DIRECTION A:
According to the blog post about playing carols at the mall, which composers would the writer rather play?

BEGIN EXCERPT

Saturday, December 23, 2006

Notes from the Bandstand

I know there are those songs that people just love. Songs that if they are absent, they diminish the emotion and enjoyment of the holiday for people.

Two things came from my stint of carols at the mall. I will share them with you now.

The first was a very fetching young thing who came up to me on a break and asked me if I knew her favorite Christmas song. It was "yadda yadda blah blah child" or some shit like that. I said "No." She asked me if I would like to hear it. She said it was a Contemporary Christian Christmas Carol. I'm glad that I had my hair in a ponytail so she couldn't see how the hair on the back of my neck began to curl at the syllabic emphasis she was using. But, as I said, she was fetching, and I'm old and don't get to talk to all that many cute young ones anymore, so I figure "What the hell, how bad can it be?"

I listen, and maintain my composure. She asks "What do you think of it? Isn't it just great? Do you think you could play it?" I say:

"The thing that gets me about most of these kind of songs is that along with being lyrically trite they are musically uninspired. Without the insipid lyrics the tune couldn't compete with such classics as Row, Row, Row Your Boat. Plus they have this whole thing that I simply hate this time of year (remember, I'm on the job right now so I'm trying to watch my langauge, otherwise I would have said fuck at least five or six times by now and thrown in a few shits and craps for good measure)

The song starts out all frilly and fluffy and sweet "Ohh, look at the baby! Sweet little baby in the manger" (Then I switch to my thrash metal System of a Down voice for a totally dissonant) "HE'S GONNA DIE! YOU EVIL BASTARDS ARE GOING TO KILL HIM DEAD DEAD DEAD DEAD. What is about you people that you cannot stand a solid dose of peace and love? I would much rather play my Palestrina, Handel, Bach and Pretorius. Those songs have survived all these hundreds of years because they are good music. This new Christian garbage is not only bad theology, it is bad music."

END EXCERPT

DIRECTION B:
In the records, switch "locality" to "site" across the stretch from the line containing "phylum: Tracheophyta" through the end of the records. Give that stretch again with nothing else changed, and leave the pictures out.

BEGIN GIVEN INFORMATION

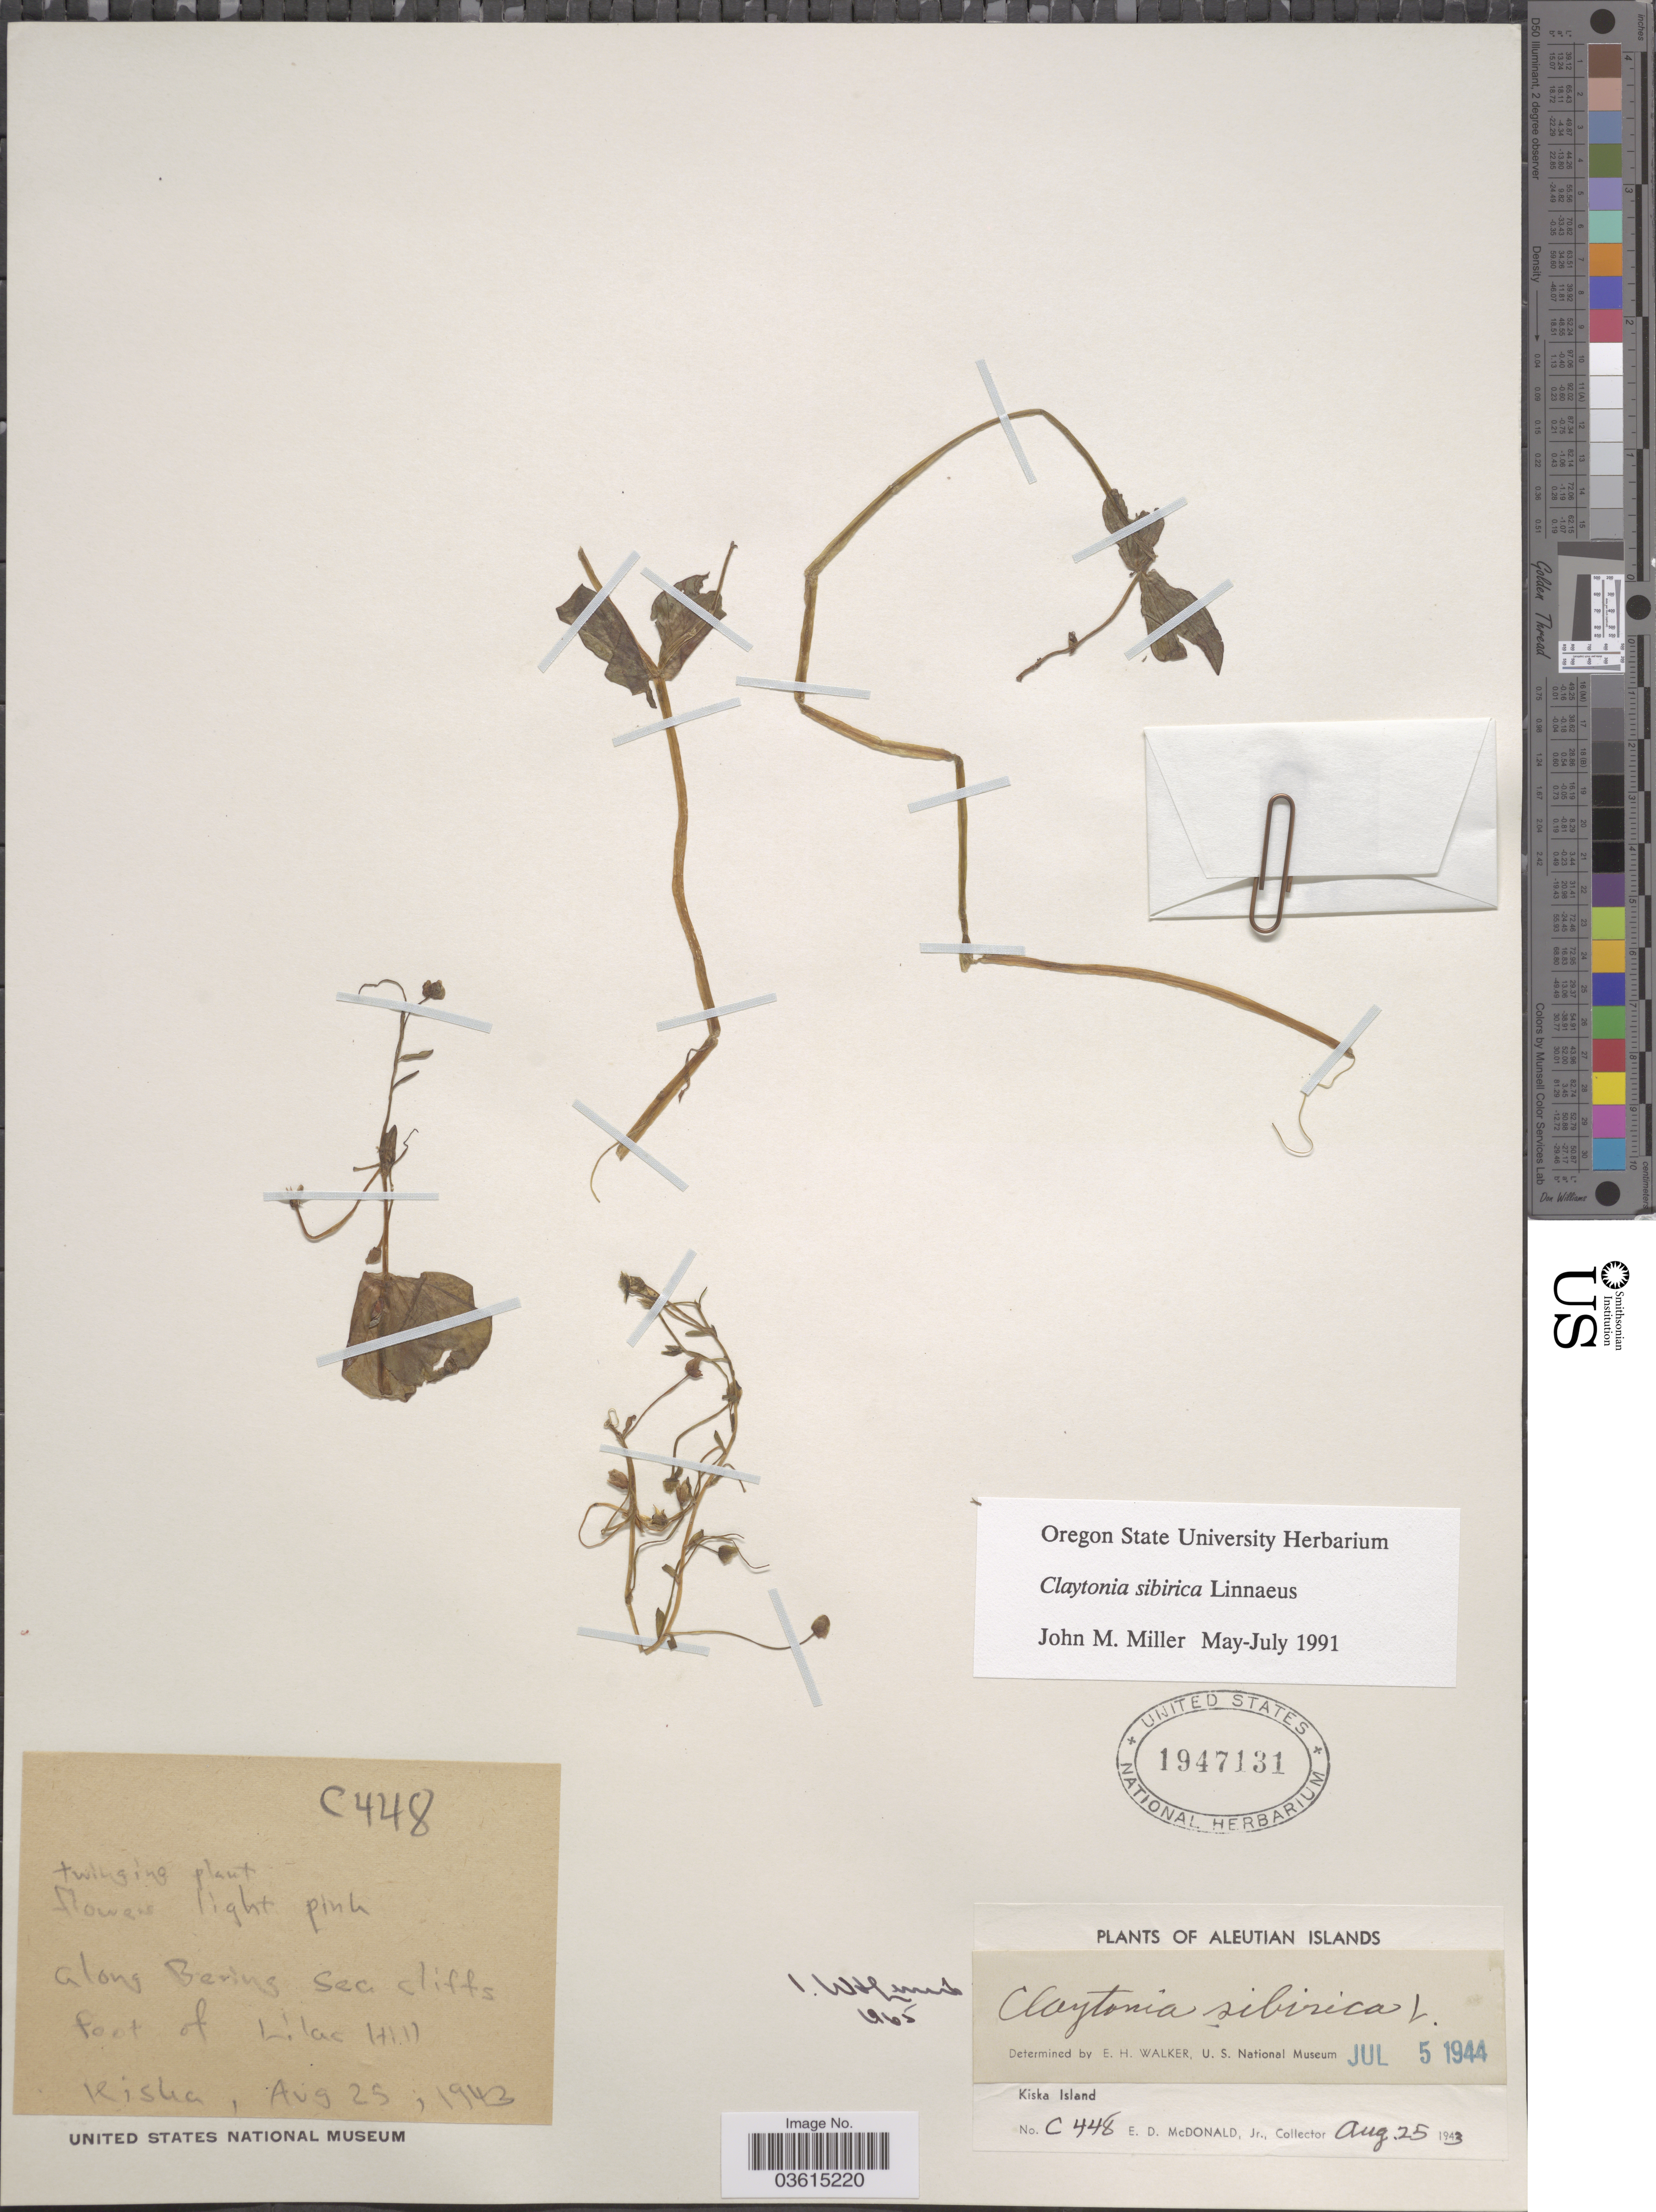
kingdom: Plantae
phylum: Tracheophyta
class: Magnoliopsida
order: Caryophyllales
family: Montiaceae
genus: Claytonia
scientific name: Claytonia sibirica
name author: L.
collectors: E. D. McDonald Jr.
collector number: C448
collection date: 1943-08-25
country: United States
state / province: Alaska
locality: Aleutian Islands. Along Bering Sea. cliffs foot of Lilac Hill. Kiska Island.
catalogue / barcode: US 1947131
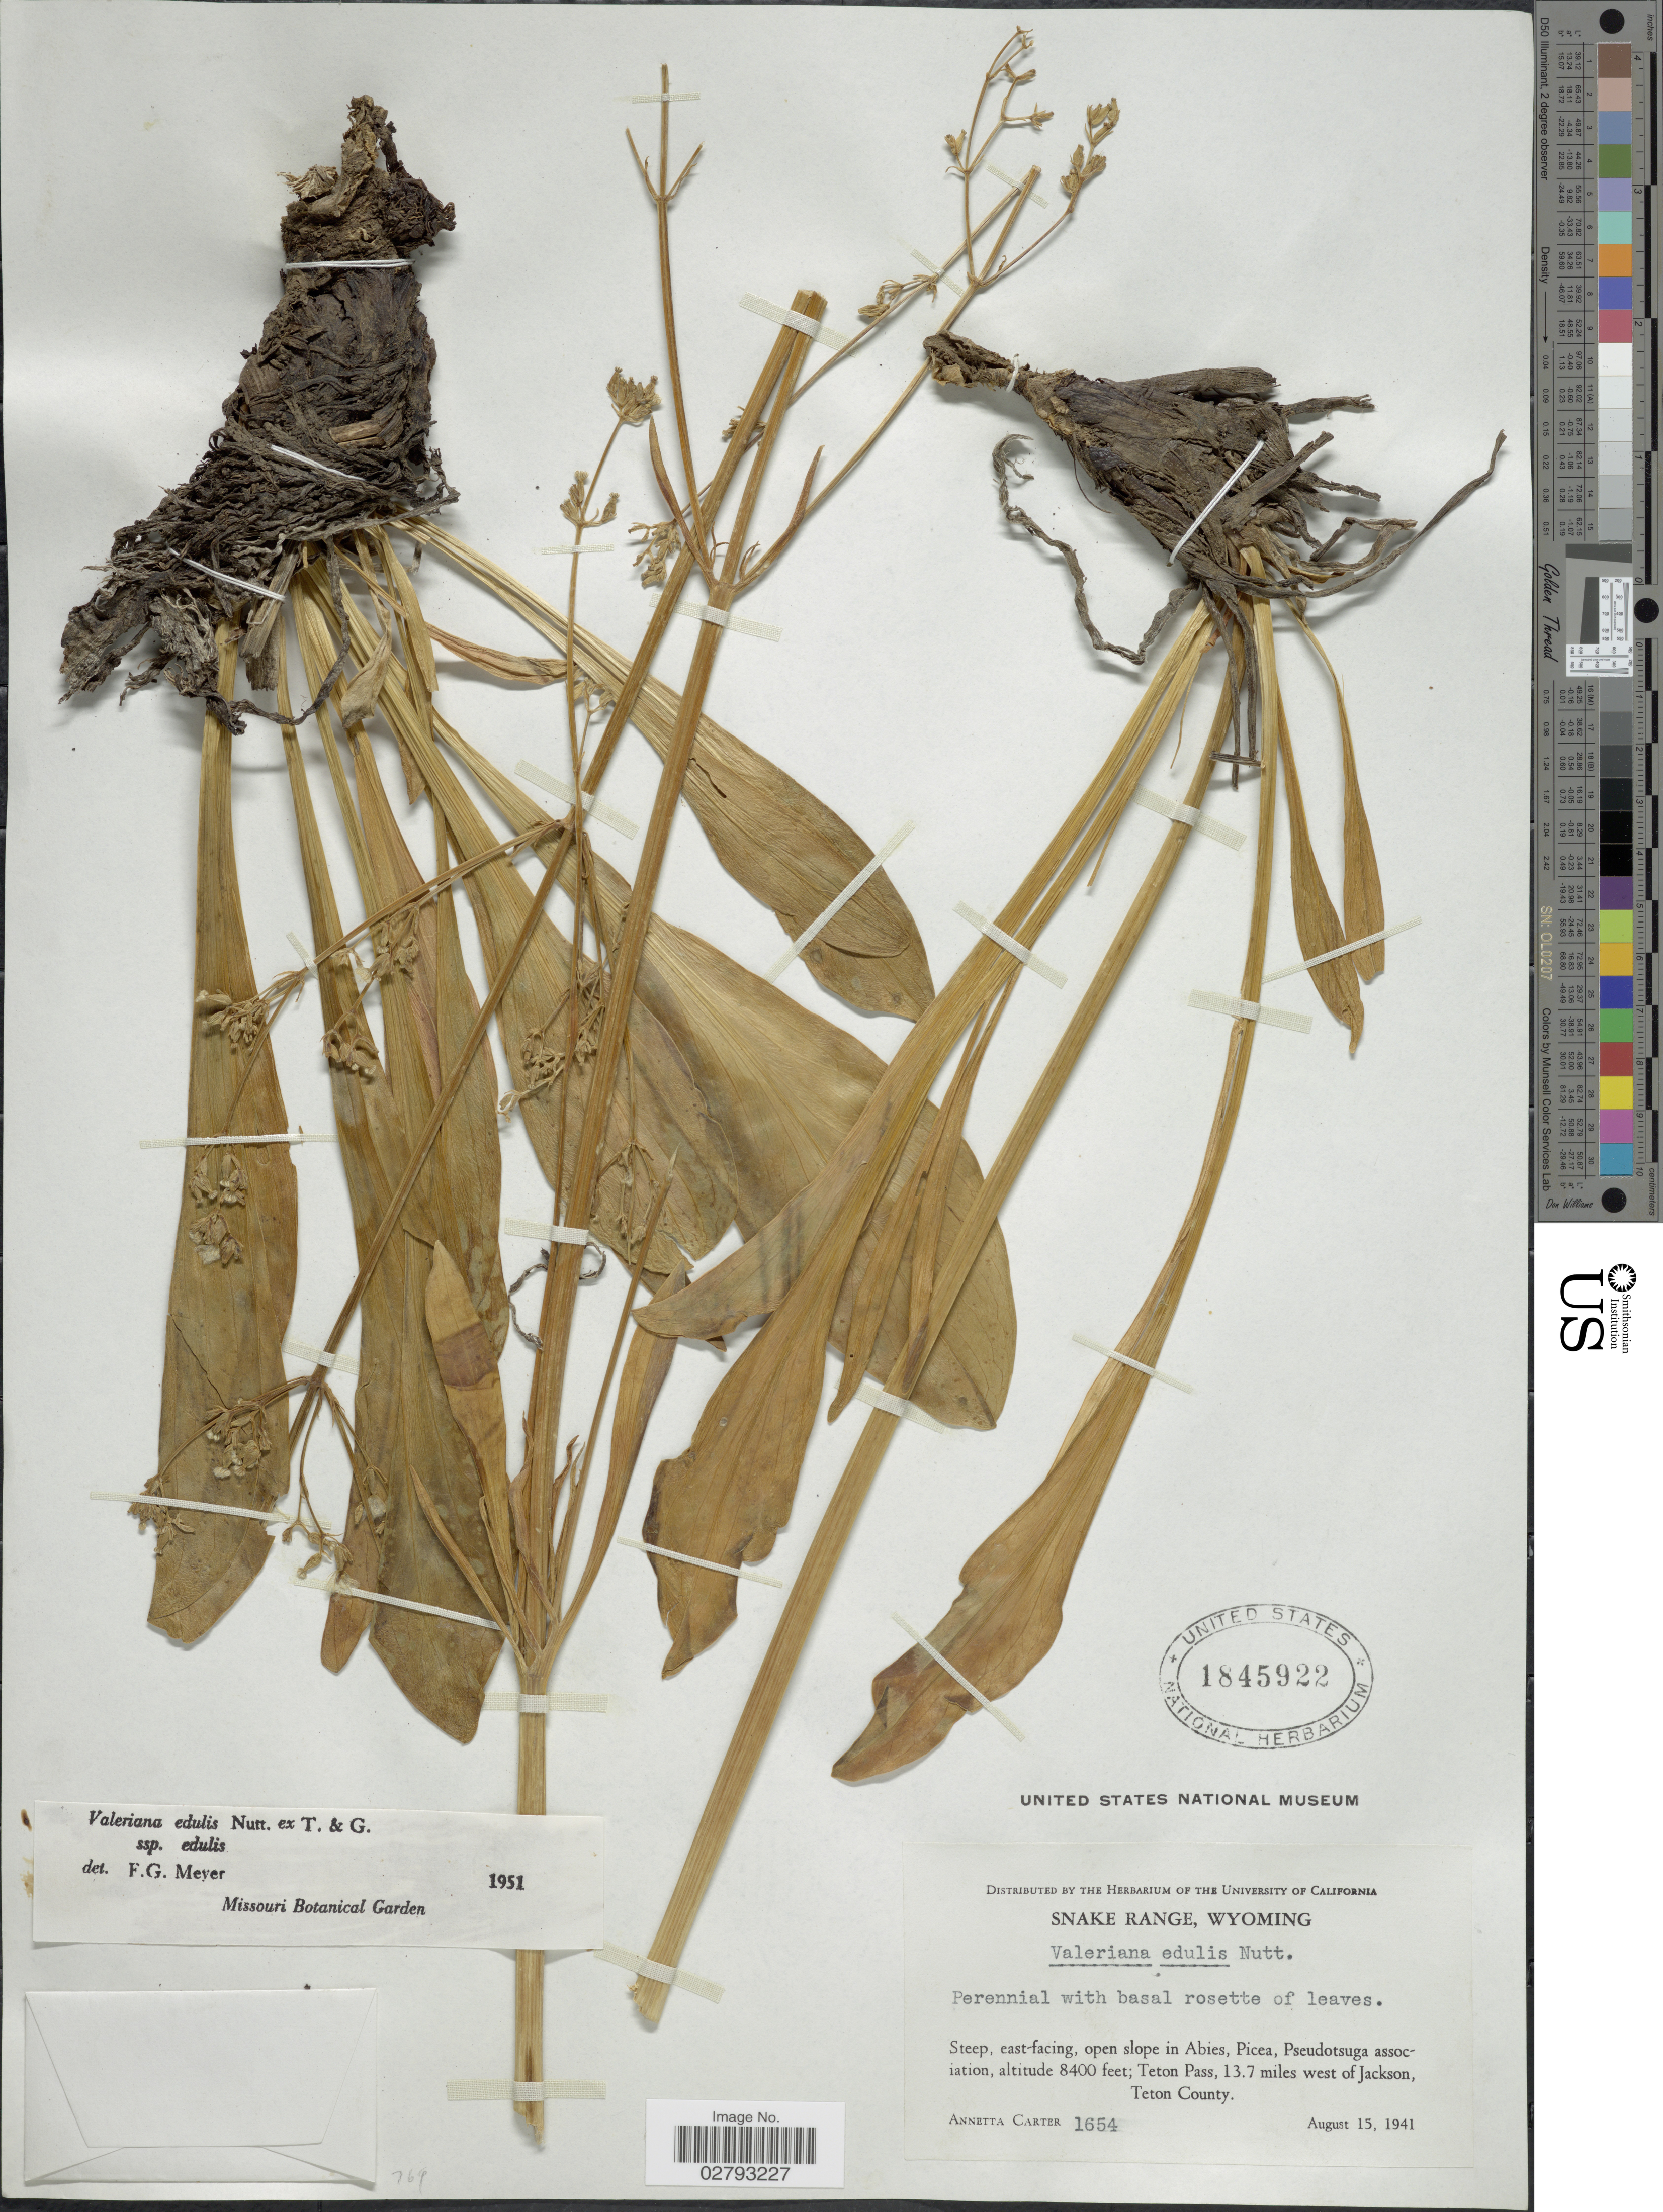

END GIVEN INFORMATION

EXERCISE RESULT A:
Palestrina, Handel, Bach and Pretorius.

EXERCISE RESULT B:
phylum: Tracheophyta
class: Magnoliopsida
order: Caryophyllales
family: Montiaceae
genus: Claytonia
scientific name: Claytonia sibirica
name author: L.
collectors: E. D. McDonald Jr.
collector number: C448
collection date: 1943-08-25
country: United States
state / province: Alaska
site: Aleutian Islands. Along Bering Sea. cliffs foot of Lilac Hill. Kiska Island.
catalogue / barcode: US 1947131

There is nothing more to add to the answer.